Extracted data entries:
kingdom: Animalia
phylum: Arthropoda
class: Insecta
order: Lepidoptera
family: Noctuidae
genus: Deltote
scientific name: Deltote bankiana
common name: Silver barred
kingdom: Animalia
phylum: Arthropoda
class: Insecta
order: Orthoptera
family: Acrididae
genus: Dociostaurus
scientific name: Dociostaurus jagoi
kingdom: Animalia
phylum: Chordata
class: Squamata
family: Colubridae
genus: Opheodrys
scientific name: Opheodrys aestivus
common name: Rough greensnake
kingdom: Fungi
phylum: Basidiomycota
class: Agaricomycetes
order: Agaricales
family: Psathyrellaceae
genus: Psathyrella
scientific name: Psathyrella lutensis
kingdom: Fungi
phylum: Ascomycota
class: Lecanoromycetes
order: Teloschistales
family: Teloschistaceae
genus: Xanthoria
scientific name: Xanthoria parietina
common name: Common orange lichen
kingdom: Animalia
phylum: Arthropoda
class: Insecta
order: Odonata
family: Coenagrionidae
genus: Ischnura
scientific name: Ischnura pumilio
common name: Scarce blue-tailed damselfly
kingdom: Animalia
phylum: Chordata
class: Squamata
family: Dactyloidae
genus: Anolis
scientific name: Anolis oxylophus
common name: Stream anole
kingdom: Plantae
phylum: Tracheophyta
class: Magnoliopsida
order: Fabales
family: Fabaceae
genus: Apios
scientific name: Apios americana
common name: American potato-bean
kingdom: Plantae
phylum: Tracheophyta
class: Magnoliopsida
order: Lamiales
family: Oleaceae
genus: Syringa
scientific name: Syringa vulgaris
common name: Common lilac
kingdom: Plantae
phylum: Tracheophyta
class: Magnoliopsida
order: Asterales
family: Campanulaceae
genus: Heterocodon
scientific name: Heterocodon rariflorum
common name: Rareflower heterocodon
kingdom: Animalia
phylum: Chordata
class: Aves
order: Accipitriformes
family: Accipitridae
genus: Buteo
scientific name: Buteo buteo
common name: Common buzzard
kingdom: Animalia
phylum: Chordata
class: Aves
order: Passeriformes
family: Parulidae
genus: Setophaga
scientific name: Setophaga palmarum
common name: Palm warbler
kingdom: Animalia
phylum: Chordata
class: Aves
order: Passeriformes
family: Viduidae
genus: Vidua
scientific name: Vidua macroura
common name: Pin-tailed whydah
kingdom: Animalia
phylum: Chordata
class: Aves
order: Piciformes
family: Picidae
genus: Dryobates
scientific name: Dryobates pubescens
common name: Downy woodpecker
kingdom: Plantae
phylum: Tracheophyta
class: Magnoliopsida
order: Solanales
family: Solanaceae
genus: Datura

GIVEN EXERCISE:
Quote every line from the start of the rows through the line containing "common name: Rough greensnake", inclusive, word for word.

THE RESULT:
kingdom: Animalia
phylum: Arthropoda
class: Insecta
order: Lepidoptera
family: Noctuidae
genus: Deltote
scientific name: Deltote bankiana
common name: Silver barred
kingdom: Animalia
phylum: Arthropoda
class: Insecta
order: Orthoptera
family: Acrididae
genus: Dociostaurus
scientific name: Dociostaurus jagoi
kingdom: Animalia
phylum: Chordata
class: Squamata
family: Colubridae
genus: Opheodrys
scientific name: Opheodrys aestivus
common name: Rough greensnake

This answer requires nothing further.